Exercise prompt: Leaving out all pictures, transcribe the lines below exactly, from the first through the line containing "February 2010 |".

Saved data entries:
..............................
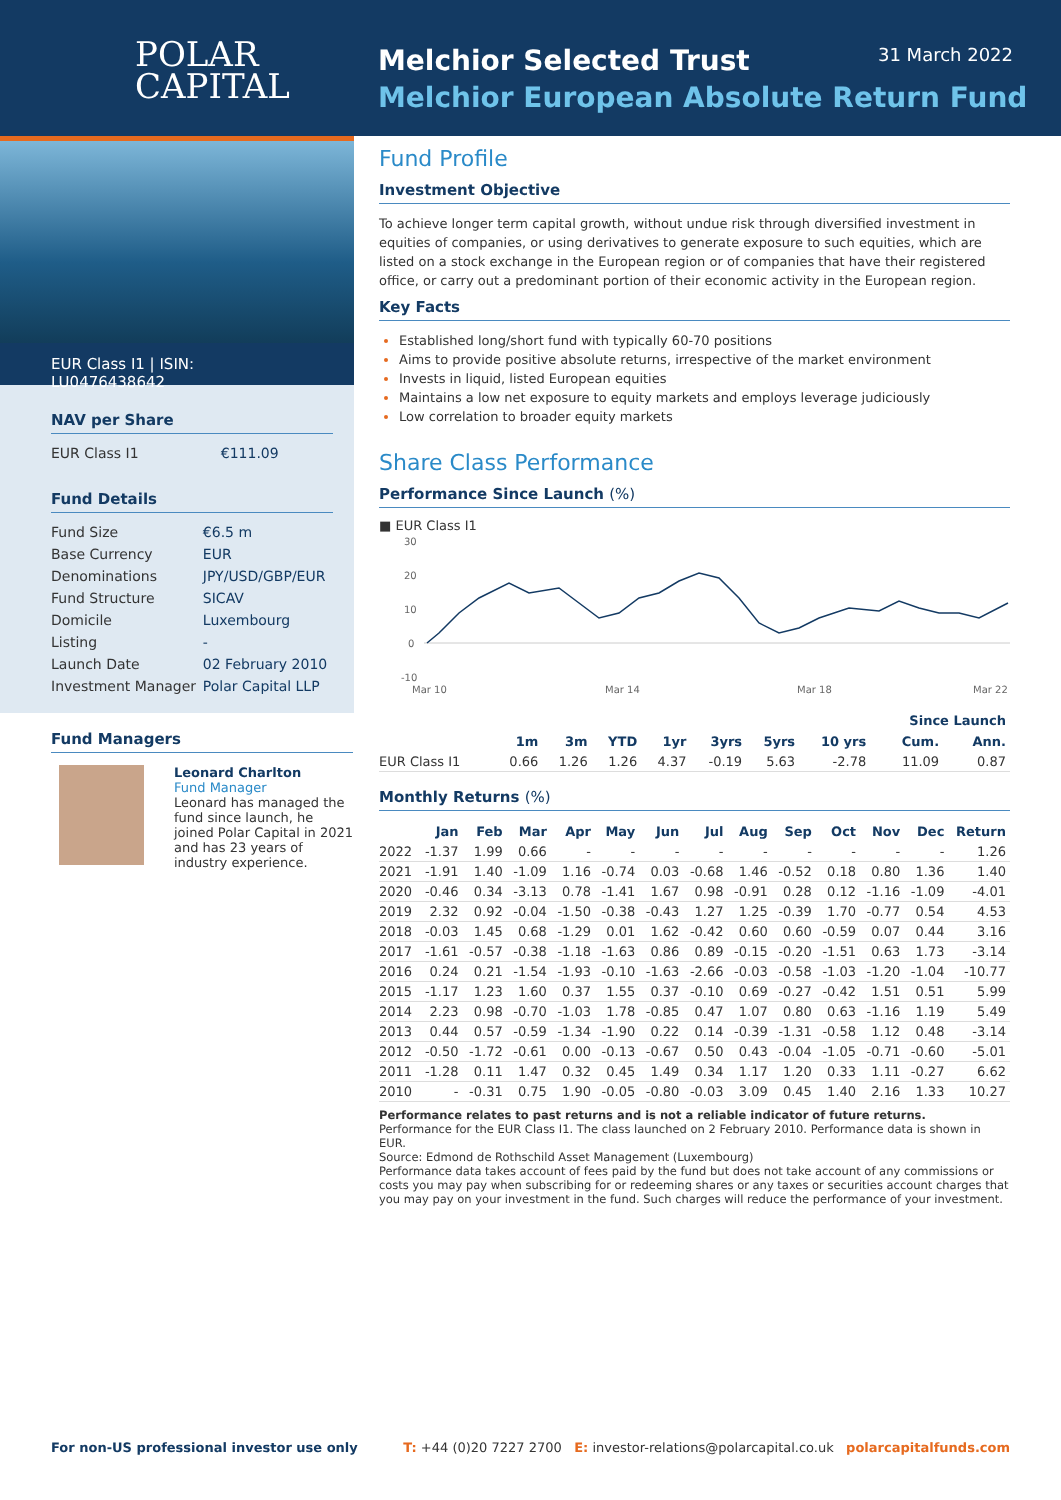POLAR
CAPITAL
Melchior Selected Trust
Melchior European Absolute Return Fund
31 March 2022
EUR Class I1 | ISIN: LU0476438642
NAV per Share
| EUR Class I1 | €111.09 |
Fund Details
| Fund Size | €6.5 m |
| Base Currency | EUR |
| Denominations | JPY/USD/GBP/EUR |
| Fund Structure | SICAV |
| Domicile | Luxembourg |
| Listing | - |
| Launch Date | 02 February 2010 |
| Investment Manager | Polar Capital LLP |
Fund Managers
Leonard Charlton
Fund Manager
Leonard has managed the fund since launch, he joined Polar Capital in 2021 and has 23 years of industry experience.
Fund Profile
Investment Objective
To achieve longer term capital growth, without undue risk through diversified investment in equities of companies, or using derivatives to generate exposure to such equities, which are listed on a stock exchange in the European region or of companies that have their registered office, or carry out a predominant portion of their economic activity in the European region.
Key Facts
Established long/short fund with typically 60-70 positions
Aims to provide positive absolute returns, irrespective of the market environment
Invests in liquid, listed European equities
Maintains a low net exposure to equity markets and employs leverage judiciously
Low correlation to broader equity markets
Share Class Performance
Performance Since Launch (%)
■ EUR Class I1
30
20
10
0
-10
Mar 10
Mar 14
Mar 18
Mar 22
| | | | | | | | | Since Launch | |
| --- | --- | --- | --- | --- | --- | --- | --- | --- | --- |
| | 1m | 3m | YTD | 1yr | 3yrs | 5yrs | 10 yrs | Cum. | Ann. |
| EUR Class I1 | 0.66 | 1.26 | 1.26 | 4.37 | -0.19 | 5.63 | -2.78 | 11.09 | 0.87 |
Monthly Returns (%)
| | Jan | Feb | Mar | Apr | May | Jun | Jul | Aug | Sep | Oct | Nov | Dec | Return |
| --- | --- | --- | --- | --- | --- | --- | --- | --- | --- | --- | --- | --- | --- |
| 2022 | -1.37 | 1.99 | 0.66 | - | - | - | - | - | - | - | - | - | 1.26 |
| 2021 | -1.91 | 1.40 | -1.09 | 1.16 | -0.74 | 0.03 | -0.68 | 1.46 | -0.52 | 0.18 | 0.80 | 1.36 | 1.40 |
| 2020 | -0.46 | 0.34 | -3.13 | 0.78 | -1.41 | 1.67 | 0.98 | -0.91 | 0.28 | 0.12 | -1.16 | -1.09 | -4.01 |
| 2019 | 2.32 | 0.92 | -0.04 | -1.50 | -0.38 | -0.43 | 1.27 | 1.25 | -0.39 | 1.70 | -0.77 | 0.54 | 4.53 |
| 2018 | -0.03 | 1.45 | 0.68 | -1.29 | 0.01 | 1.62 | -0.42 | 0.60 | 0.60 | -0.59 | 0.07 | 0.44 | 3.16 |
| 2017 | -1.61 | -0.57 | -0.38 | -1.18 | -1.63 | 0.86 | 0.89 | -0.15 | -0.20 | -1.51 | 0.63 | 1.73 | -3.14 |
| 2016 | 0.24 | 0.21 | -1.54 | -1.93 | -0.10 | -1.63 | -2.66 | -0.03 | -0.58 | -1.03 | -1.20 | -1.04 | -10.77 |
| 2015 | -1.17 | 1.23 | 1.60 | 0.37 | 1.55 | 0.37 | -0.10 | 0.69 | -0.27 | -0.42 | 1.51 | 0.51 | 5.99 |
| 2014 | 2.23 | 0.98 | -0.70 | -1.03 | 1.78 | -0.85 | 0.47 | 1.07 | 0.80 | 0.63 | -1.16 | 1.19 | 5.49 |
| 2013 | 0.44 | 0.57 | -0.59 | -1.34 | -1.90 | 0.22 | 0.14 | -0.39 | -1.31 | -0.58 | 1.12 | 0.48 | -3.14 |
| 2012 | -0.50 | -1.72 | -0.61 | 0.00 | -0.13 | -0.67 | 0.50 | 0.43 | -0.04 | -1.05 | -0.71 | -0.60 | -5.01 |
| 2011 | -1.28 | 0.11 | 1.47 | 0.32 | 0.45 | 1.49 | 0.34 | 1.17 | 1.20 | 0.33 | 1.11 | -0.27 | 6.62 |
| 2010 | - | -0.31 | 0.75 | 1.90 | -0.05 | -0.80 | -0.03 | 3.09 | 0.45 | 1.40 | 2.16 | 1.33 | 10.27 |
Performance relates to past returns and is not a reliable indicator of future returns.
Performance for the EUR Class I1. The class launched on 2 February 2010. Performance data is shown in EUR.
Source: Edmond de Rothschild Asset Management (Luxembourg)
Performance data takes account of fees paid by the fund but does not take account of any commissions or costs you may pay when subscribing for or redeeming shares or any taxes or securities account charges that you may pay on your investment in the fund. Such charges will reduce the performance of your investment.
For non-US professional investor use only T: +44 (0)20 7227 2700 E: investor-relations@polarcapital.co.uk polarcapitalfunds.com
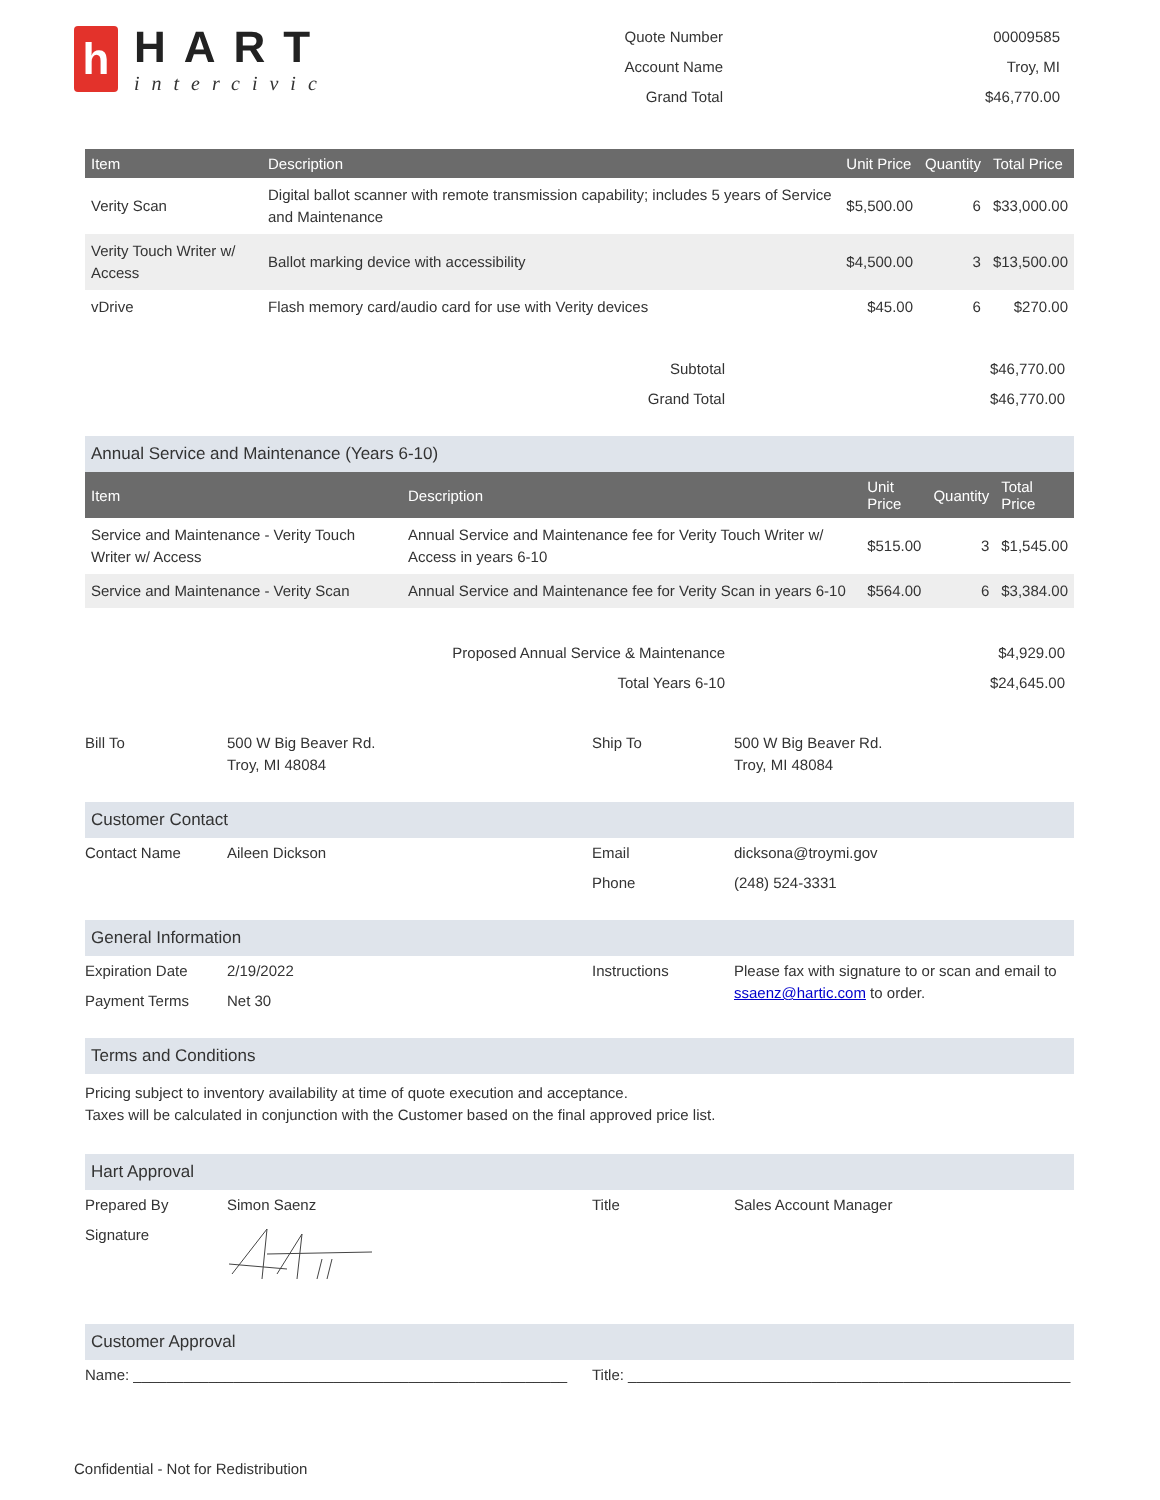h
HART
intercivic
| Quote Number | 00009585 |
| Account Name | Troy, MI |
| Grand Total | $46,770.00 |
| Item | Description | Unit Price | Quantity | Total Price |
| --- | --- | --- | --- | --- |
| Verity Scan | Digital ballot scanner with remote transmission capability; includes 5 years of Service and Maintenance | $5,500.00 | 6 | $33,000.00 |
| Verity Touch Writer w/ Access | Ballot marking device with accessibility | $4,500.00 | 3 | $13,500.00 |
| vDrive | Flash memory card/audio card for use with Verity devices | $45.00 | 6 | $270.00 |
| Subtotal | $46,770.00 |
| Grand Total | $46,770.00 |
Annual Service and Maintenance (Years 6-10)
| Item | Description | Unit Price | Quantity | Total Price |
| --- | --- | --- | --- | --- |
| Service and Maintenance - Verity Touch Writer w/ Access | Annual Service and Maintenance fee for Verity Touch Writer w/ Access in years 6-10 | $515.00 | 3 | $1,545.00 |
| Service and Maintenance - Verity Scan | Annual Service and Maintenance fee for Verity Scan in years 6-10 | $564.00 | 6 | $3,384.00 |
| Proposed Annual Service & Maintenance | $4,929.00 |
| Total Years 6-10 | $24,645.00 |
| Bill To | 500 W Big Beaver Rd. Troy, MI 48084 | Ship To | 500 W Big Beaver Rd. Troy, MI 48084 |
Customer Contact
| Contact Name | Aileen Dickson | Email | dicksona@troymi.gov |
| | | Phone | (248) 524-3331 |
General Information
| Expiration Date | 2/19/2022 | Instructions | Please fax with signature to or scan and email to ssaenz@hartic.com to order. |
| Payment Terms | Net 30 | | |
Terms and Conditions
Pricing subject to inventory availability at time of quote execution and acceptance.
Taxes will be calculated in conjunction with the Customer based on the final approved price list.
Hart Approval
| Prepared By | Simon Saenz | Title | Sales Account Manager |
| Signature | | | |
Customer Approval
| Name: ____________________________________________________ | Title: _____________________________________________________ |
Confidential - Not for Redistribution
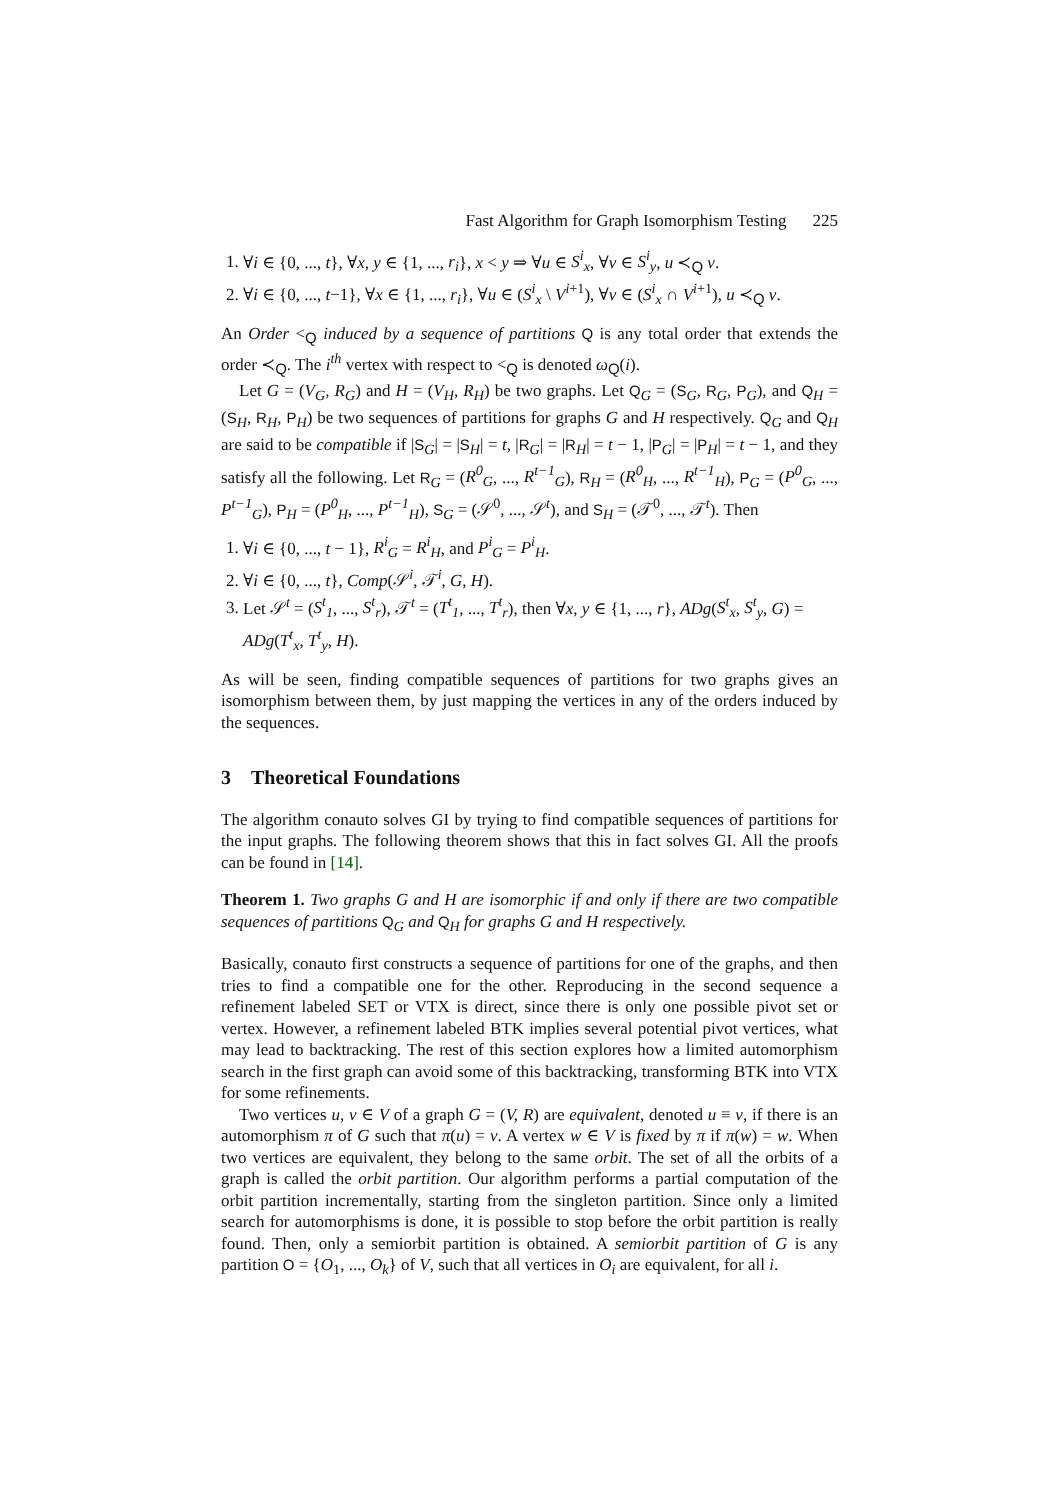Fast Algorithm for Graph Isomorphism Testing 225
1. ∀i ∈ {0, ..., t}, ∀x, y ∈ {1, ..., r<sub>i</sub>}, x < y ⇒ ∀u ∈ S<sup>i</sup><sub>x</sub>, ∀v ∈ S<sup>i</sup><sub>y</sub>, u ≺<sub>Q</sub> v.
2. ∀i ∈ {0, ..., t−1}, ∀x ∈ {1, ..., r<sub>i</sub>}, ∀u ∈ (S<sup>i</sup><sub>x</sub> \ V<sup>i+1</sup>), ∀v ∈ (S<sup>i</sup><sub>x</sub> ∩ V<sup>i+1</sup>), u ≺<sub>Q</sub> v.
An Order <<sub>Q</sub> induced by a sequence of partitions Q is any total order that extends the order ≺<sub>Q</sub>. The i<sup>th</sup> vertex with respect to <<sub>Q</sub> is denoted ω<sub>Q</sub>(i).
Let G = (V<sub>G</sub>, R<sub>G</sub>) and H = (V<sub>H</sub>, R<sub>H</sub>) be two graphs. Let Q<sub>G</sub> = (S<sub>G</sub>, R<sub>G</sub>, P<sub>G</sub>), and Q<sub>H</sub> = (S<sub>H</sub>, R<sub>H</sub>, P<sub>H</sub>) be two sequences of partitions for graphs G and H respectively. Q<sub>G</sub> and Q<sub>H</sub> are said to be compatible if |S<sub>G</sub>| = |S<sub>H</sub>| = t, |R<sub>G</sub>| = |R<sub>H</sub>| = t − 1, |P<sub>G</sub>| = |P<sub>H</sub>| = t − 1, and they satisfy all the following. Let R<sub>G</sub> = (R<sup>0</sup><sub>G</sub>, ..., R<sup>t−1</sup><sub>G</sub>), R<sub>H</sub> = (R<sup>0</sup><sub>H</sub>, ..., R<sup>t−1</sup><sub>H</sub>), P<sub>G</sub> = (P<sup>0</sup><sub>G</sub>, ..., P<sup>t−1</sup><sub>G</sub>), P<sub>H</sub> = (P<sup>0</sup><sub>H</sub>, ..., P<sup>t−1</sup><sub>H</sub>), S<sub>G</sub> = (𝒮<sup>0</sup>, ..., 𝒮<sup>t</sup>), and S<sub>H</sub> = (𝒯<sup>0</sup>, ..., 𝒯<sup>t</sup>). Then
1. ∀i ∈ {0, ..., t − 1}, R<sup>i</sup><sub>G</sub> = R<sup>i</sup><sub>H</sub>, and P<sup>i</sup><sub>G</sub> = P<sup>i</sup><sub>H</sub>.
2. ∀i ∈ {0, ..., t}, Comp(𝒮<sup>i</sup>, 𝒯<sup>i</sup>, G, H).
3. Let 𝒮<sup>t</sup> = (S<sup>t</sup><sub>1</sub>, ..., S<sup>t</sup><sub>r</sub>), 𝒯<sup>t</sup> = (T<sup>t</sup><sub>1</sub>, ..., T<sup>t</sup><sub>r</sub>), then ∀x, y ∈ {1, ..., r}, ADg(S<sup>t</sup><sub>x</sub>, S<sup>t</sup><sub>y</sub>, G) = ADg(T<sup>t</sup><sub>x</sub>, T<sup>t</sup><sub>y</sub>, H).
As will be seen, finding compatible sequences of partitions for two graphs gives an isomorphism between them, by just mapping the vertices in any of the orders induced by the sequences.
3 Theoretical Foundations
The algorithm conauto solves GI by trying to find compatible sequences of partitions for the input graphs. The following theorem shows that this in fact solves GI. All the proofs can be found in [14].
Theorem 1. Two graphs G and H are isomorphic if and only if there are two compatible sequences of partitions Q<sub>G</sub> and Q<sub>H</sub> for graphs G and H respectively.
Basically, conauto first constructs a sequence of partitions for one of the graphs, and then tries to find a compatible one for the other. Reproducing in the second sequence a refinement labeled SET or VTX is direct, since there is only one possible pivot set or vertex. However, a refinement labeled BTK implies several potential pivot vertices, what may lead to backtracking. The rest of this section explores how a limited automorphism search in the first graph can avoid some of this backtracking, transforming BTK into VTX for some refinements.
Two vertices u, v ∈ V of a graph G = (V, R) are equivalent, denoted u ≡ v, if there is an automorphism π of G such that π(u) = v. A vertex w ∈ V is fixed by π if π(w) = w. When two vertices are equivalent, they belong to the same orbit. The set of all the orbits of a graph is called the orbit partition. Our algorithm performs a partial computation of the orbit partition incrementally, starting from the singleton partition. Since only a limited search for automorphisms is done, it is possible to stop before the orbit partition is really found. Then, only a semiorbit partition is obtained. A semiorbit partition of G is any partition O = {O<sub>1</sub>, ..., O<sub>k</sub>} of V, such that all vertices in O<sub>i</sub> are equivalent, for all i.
..............................
Reply to the exercise:
POLAR
CAPITAL
Melchior Selected Trust
Melchior European Absolute Return Fund
31 March 2022
EUR Class I1 | ISIN: LU0476438642
NAV per Share
| EUR Class I1 | €111.09 |
Fund Details
| Fund Size | €6.5 m |
| Base Currency | EUR |
| Denominations | JPY/USD/GBP/EUR |
| Fund Structure | SICAV |
| Domicile | Luxembourg |
| Listing | - |
| Launch Date | 02 February 2010 |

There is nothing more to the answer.